Map and market to store influence zones. Marrying online behavioral data with geographic input relative to store locations has the potential to wield significant insights, as merchants can track usage of features such as “buy online, pick up in-store,” and “reserve online, buy in-store” and determine the size of the zone influenced by store locations as a result.
While it’s tempting to allocate revenue based on this modeling, such an exercise is likely to prove a zero-sum game: after all, just as store outlets deserve credit for handling fulfillment activities for online purchases, the eCommerce site can help spur additional store revenues when shoppers visit to pick up items bought on the Web. Rather than split hairs over which silo gets how many dollars, merchants would do better to use store-zone performance to influence geo-targeted marketing offers and messaging.
Understand in-store usage of online assets. As discussed previously, shoppers rely on their mobile devices to conduct in-store research — so merchants would do well to identify and report on this distinct activity in order to justify investment in technological upgrades such as in-store wi fi, tablet apps for sales associates, informational kiosks, location-specific downloads and coupon offers, and even beacons and geo-fencing tools.
Standardize and measure customer service across touchpoints. Traditional call center metrics must be modernized to account for increasing usage of live chat and social media for customer service, so that successful practices can be identified and shared across the organization. Usage of self-service customer service tools, such as FAQs and Q and A features, should also be factored in.
Recognize loyalists and advocates. To uncover usage patterns among repeat customers — and encourage more buyers to return — merchants should track redemption of loyalty points or perks online versus offline and on mobile devices. Similarly, referral programs that reward (and track) both the referrer and the recipient of the referral can help merchants identify and serve segments of customers who deserve tailored VIP treatment.
Invest in identity matching tools and test continually.
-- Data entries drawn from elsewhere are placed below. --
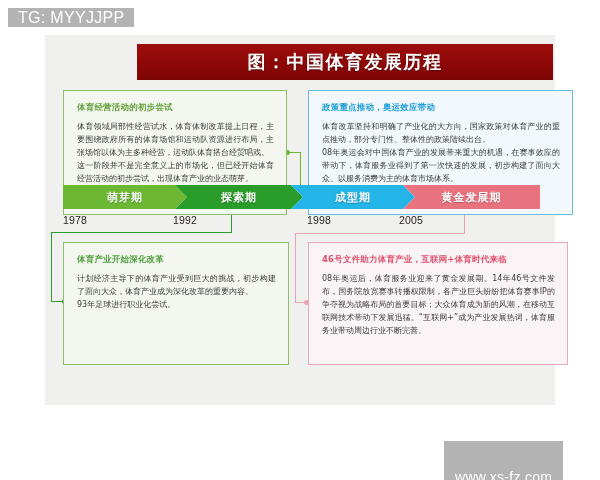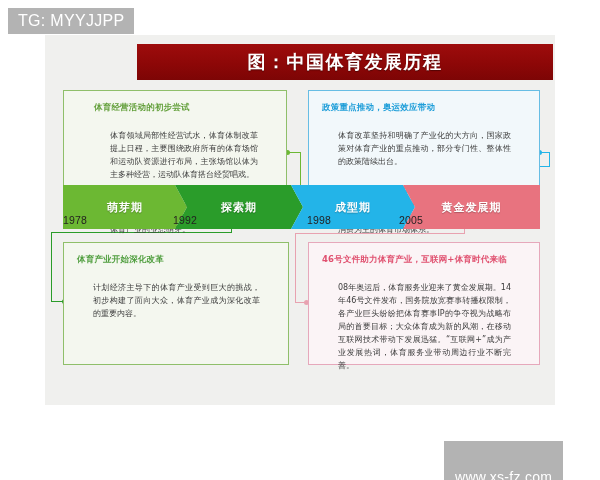--- a/index.html
+++ b/index.html
@@ -20,21 +20,21 @@
     position: absolute;
     background: #b3b3b3;
     color: #ffffff;
     font-family: "Liberation Sans", sans-serif;
     display: flex;
     align-items: center;
     letter-spacing: .3px;
   }
   #wm-top {
     left: 8px; top: 8px;
-    height: 26px;
+    height: 19px;
     padding: 0 10px;
     font-size: 16px;
   }
   #wm-bottom {
     left: 444px; top: 441px;
     height: 39px;
     padding: 16px 11px;
     font-size: 14px;
   }
 
@@ -76,67 +76,67 @@
     margin: 0 0 7px 0;
     letter-spacing: .2px;
   }
   .box .bd {
     font-size: 8px;
     line-height: 1.62;
     color: #3c3c3c;
     margin: 0;
     text-align: justify;
   }
-  .box .bd p { margin: 16px; }
+  .box .bd p { margin: 0; }
 
   #box-tl {
     left: 18px; top: 55px;
     width: 224px; height: 125px;
     border: 1px solid #8fbf6a;
     background: #f4f7ef;
-    padding: 11px 12px 8px 30px;
+    padding: 11px 12px 8px 13px;
   }
   #box-tl .hd { color: #63a03b; }
 
   #box-tr {
     left: 263px; top: 55px;
-    width: 232px; height: 125px;
+    width: 265px; height: 125px;
     border: 1px solid #67bde4;
     background: #f2f8fb;
     padding: 11px 12px 8px 13px;
   }
   #box-tr .hd { color: #1f9ed9; }
 
   #box-bl {
     left: 18px; top: 207px;
     width: 226px; height: 123px;
     border: 1px solid #8fbf6a;
     background: #f4f7ef;
     padding: 11px 12px 8px 13px;
   }
   #box-bl .hd { color: #4f9e3e; }
 
   #box-br {
     left: 263px; top: 207px;
-    width: 232px; height: 123px;
+    width: 260px; height: 123px;
     border: 1px solid #e6a8bb;
     background: #fbf4f6;
     padding: 11px 12px 1px 13px;
   }
   #box-br .hd { color: #e0506f; }
 
   
   #timeline {
     position: absolute;
     left: 18px; top: 150px;
     width: 477px; height: 28px;
   }
   .seg {
     position: absolute;
-    top: 0; height: 44px;
+    top: 0; height: 24px;
     display: flex;
     align-items: center;
     justify-content: center;
     box-sizing: border-box;
   }
   .seg .lbl {
     color: #ffffff;
     font-size: 11px;
     font-weight: bold;
     letter-spacing: 1px;
@@ -290,20 +290,21 @@
     <span class="year" id="y0">1978</span>
     <span class="year" id="y1">1992</span>
     <span class="year" id="y2">1998</span>
     <span class="year" id="y3">2005</span>
   </div>
 
   <div class="box" id="box-bl">
     <div class="hd">体育产业开始深化改革</div>
     <div class="bd">
       <p>计划经济主导下的体育产业受到巨大的挑战，初步构建了面向大众，体育产业成为深化改革的重要内容。</p>
+      <p>93年足球进行职业化尝试。</p>
     </div>
   </div>
 
   <div class="box" id="box-br">
     <div class="hd">46号文件助力体育产业，互联网+体育时代来临</div>
     <div class="bd">
       <p>08年奥运后，体育服务业迎来了黄金发展期。14年46号文件发布，国务院放宽赛事转播权限制，各产业巨头纷纷把体育赛事IP的争夺视为战略布局的首要目标；大众体育成为新的风潮，在移动互联网技术带动下发展迅猛。“互联网+”成为产业发展热词，体育服务业带动周边行业不断完善。</p>
     </div>
   </div>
While the much-vaunted “360-degree view of the customer” remains elusive, merchants should do their utmost to unite disparate data sets and stay at the vanguard of innovation when it comes to identity matching. Continual testing, analysis, and adjustment to third-party tools will help put the holy grail within reach.
Add omnichannel metrics to routine analytics reporting. If they haven’t already, merchants should expand their performance dashboard to include metrics that go well beyond conversion rate and revenue. Among the data points that should be collected and segmented by screen size and location:
- Use of inventory lookup via the eCommerce/mCommerce site and app
- Use of “buy online, pick-up in store” and other in-store fulfillment options
- Online registrations for in-store events, personal shopper appointments, and the like
- Browsing, cart additions, and purchases occurring within store locations
- Online orders placed via employee point-of-sale apps or tool in stores
- Use of the “save cart” feature to move between digital touchpoints
- Use of the “print cart” feature
- Use of “like” and “share” buttons from product pages
- Email signups from the Web site, social media, and app
- Mobile app downloads
- Usage of stored payment data within apps or the mobile site
- Usage of alternative payment methods
How are you measuring performance to reflect today’s omnichannel reality?